Only one span is wanted from the lines below: from the one with "la métallurgie (la" up to and including the one with "poskytlo priestor pre". Copy it exactly, without images.
+++ Supplied data
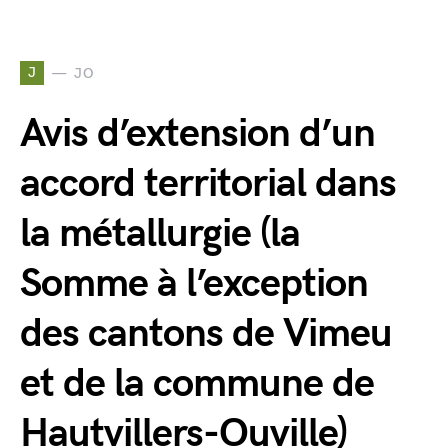
J
JO
Avis d’extension d’un
accord territorial dans
la métallurgie (la
Somme à l’exception
des cantons de Vimeu
et de la commune de
Hautvillers-Ouville)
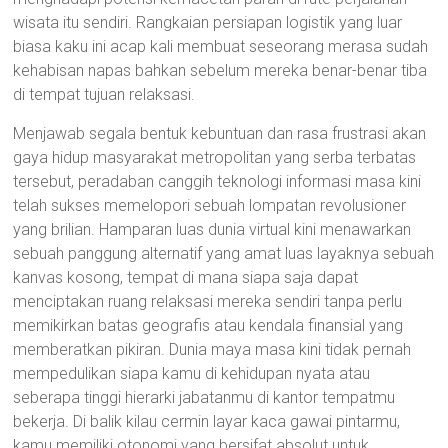
wisata itu sendiri. Rangkaian persiapan logistik yang luar
biasa kaku ini acap kali membuat seseorang merasa sudah
kehabisan napas bahkan sebelum mereka benar-benar tiba
di tempat tujuan relaksasi.
Menjawab segala bentuk kebuntuan dan rasa frustrasi akan
gaya hidup masyarakat metropolitan yang serba terbatas
tersebut, peradaban canggih teknologi informasi masa kini
telah sukses memelopori sebuah lompatan revolusioner
yang brilian. Hamparan luas dunia virtual kini menawarkan
sebuah panggung alternatif yang amat luas layaknya sebuah
kanvas kosong, tempat di mana siapa saja dapat
menciptakan ruang relaksasi mereka sendiri tanpa perlu
memikirkan batas geografis atau kendala finansial yang
memberatkan pikiran. Dunia maya masa kini tidak pernah
mempedulikan siapa kamu di kehidupan nyata atau
seberapa tinggi hierarki jabatanmu di kantor tempatmu
bekerja. Di balik kilau cermin layar kaca gawai pintarmu,
kamu memiliki otonomi yang bersifat absolut untuk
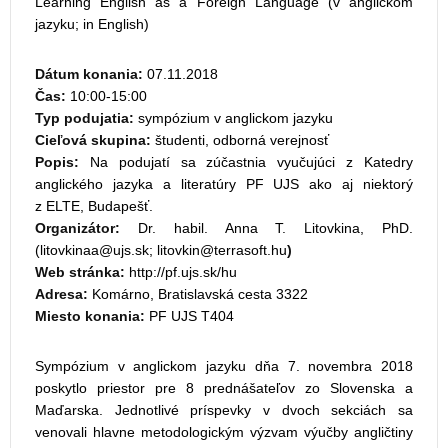
Learning English as a Foreign Language (v anglickom
jazyku; in English)
Dátum konania:
07.11.2018
Čas:
10:00-15:00
Typ podujatia:
sympózium v anglickom jazyku
Cieľová skupina:
študenti, odborná verejnosť
Popis:
Na podujatí sa zúčastnia vyučujúci z Katedry
anglického jazyka a literatúry PF UJS ako aj niektorý
z ELTE, Budapešť.
Organizátor:
Dr. habil. Anna T. Litovkina, PhD.
(
;
)
Web stránka:
http://pf.ujs.sk/hu
Adresa:
Komárno, Bratislavská cesta 3322
Miesto konania:
PF UJS T404
Sympózium v anglickom jazyku dňa 7. novembra 2018
poskytlo priestor pre 8 prednášateľov zo Slovenska a
Maďarska. Jednotlivé príspevky v dvoch sekciách sa
venovali hlavne metodologickým výzvam výučby angličtiny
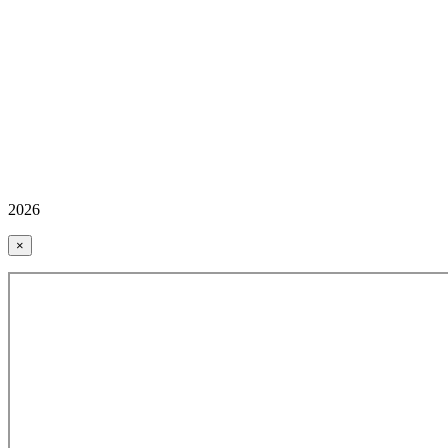
2026
×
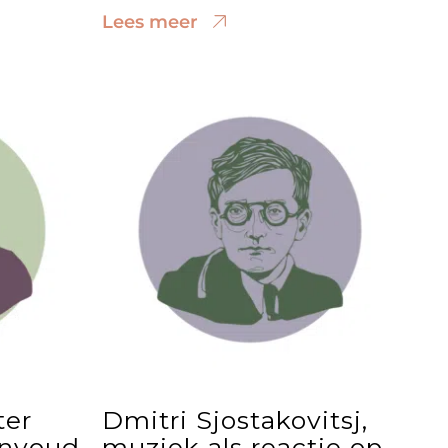
Lees meer
ter
Dmitri Sjostakovitsj,
envoud
muziek als reactie op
++++++
Result below →
la métallurgie (la
Somme à l’exception
des cantons de Vimeu
et de la commune de
Hautvillers-Ouville)
wisata itu sendiri. Rangkaian persiapan logistik yang luar
biasa kaku ini acap kali membuat seseorang merasa sudah
kehabisan napas bahkan sebelum mereka benar-benar tiba
di tempat tujuan relaksasi.
Menjawab segala bentuk kebuntuan dan rasa frustrasi akan
gaya hidup masyarakat metropolitan yang serba terbatas
tersebut, peradaban canggih teknologi informasi masa kini
telah sukses memelopori sebuah lompatan revolusioner
yang brilian. Hamparan luas dunia virtual kini menawarkan
sebuah panggung alternatif yang amat luas layaknya sebuah
kanvas kosong, tempat di mana siapa saja dapat
menciptakan ruang relaksasi mereka sendiri tanpa perlu
memikirkan batas geografis atau kendala finansial yang
memberatkan pikiran. Dunia maya masa kini tidak pernah
mempedulikan siapa kamu di kehidupan nyata atau
seberapa tinggi hierarki jabatanmu di kantor tempatmu
bekerja. Di balik kilau cermin layar kaca gawai pintarmu,
kamu memiliki otonomi yang bersifat absolut untuk
Learning English as a Foreign Language (v anglickom
jazyku; in English)
Dátum konania:
07.11.2018
Čas:
10:00-15:00
Typ podujatia:
sympózium v anglickom jazyku
Cieľová skupina:
študenti, odborná verejnosť
Popis:
Na podujatí sa zúčastnia vyučujúci z Katedry
anglického jazyka a literatúry PF UJS ako aj niektorý
z ELTE, Budapešť.
Organizátor:
Dr. habil. Anna T. Litovkina, PhD.
(
;
)
Web stránka:
http://pf.ujs.sk/hu
Adresa:
Komárno, Bratislavská cesta 3322
Miesto konania:
PF UJS T404
Sympózium v anglickom jazyku dňa 7. novembra 2018
poskytlo priestor pre 8 prednášateľov zo Slovenska a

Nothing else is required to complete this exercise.